Неслышно вошел сероглазый Тимошин.
— Товарищ комбат, разрешите забрать аппарат?
— Бери.
Рахимов взглянул на часы.
— Все уже выступили, товарищ комбат.
Мы покинули избу. Небо было ясным, мороз защипал щеки. Синченко подвел Лысанку. Исламкулов взял у него повод и, держа лошадь под уздцы, подсадил меня в седло. У нас, казахов, это знак высшего уважения, оказываемый лишь немногим. Рахимов вскочил на своего коня. У крыльца ожидали сани, в которых приехал Исламкулов. Я вновь извинился.
— Пора на рубеж. Прощай.
Исламкулов ответил:
— На этом рубеже тебе или слава, или смерть.
До этой минуты он ни словом не обмолвился о задаче, предстоящей моему батальону. А сейчас сказал веско, обдуманно. С седла я отдал честь своему гостю и тронул коня.
Поставим здесь большую точку. Разрешим себе перевести дух.
На фанерном ящике лежит моя тетрадь.
— Прочтите, — говорит Баурджан, — что вы записали о Джильбаеве. О том, как он чуть не был расстрелян…
Я удивлен. Зачем Баурджану понадобилась запись о Джильбаеве? Нахожу нужную страницу. Читаю вслух о том, как Момыш-Улы на миг представил себя худеньким Джильбаевым, приговоренным к расстрелу.
«…Бросивший позицию, потерявший честь, я стою здесь у обрыва. Меня скосят не вражеские пули, а свои, непрощающие пули солдат, вершащих воинское правосудие. Нет, нет, пусть со мной станется что угодно, но не это!»
Баурджан жестом прерывает чтение.
— И все же именно это со мной сталось, — произносит он.
Освещенное керосиновой лампой, его лицо непроницаемо. Быть может, он шутит? Не похоже.

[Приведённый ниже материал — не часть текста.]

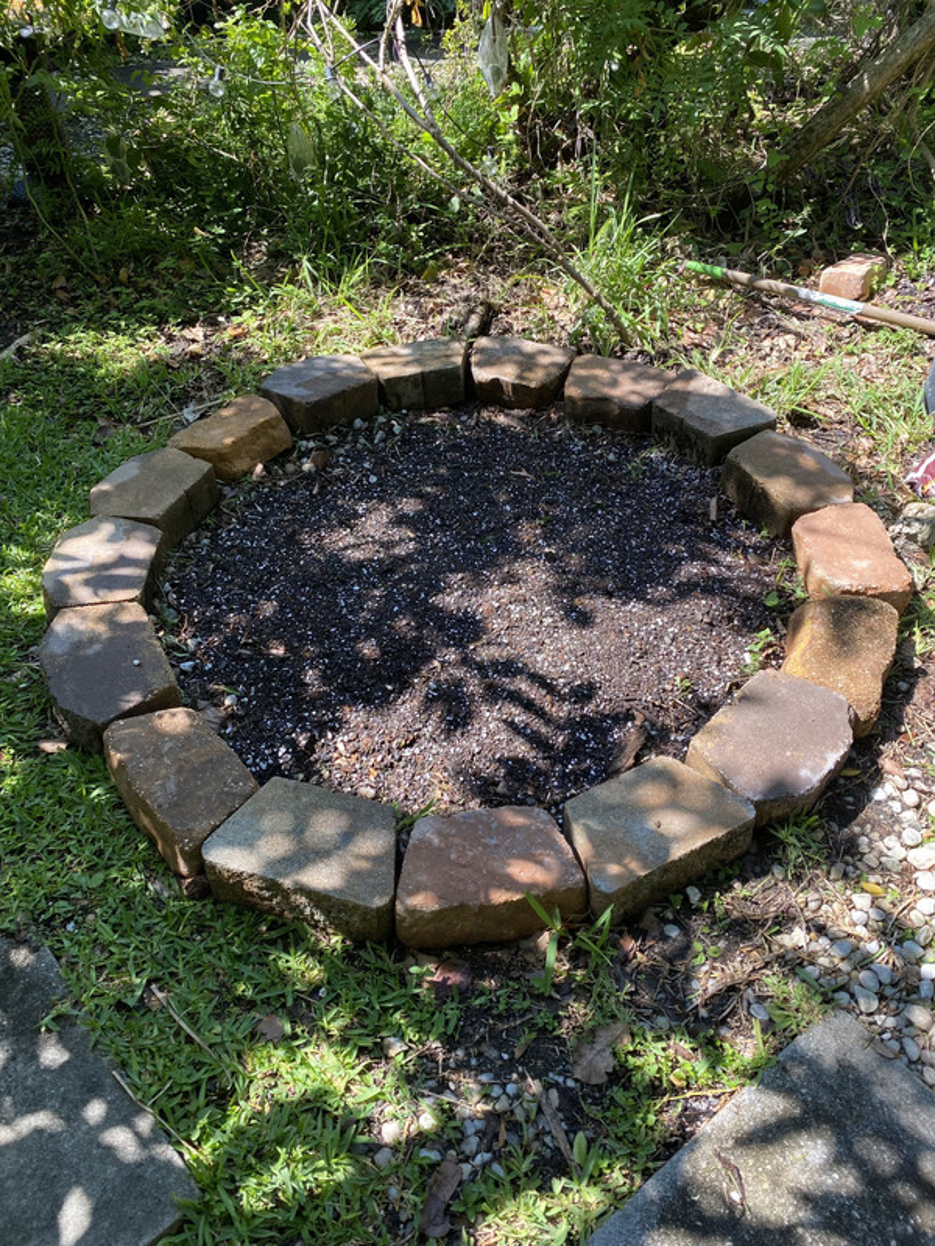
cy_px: 623
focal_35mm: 26
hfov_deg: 53.1
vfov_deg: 67.3
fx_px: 936
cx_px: 468
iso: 32
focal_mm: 4.25
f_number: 1.8
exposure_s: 1/354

— Как? Вы были приговорены к расстрелу?
— Да, был приговорен.
— Когда?
— Семнадцатого ноября тысяча девятьсот сорок первого года.
— Из-за чего же? Каким образом?
— Совершил проступок, за который требовалось отвечать жизнью. И не только жизнью — честью.
— Кто же предал вас суду?
— Кто? Не знающий жалости, самый беспощадный среди героев вашей повести.
Захотелось воскликнуть: «Это же вы, Баурджан!» Я, однако, предпочел послушать, промолчал.
— Открывайте чистую страницу, — продолжал Момыш-Улы, — начнем новую главу.
Итак, пятнадцатое ноября. Еще засветло я провел час-другой на отметке 131,5, выбирая вместе с Заевым позицию его роты.
Местность представляла собой обширную вырубку-пролысину в сплошном лесу. Там и сям торчали пни, поднялась мелкая молодь, кое-где виднелись узкие заснеженные полоски пашни. Огражденный пнями, поросший кустарником бугор громоздился близ скрещения двух проселков. Они соединялись у крепкого деревянного моста, переброшенного через речонку, уже затянутую льдом, и затем снова разбегались.
С бугра открывался круговой обзор. В тишине было слышно, как шуршат пошевеливаемые ветром цепкие листья дубняка. Переваливаясь на выбоинах, проехали в сторону фронта два грузовика. В кузовах были наложены стянутые веревкой полушубки. Машины миновали мост, скрылись в лесу. И опять все замерло.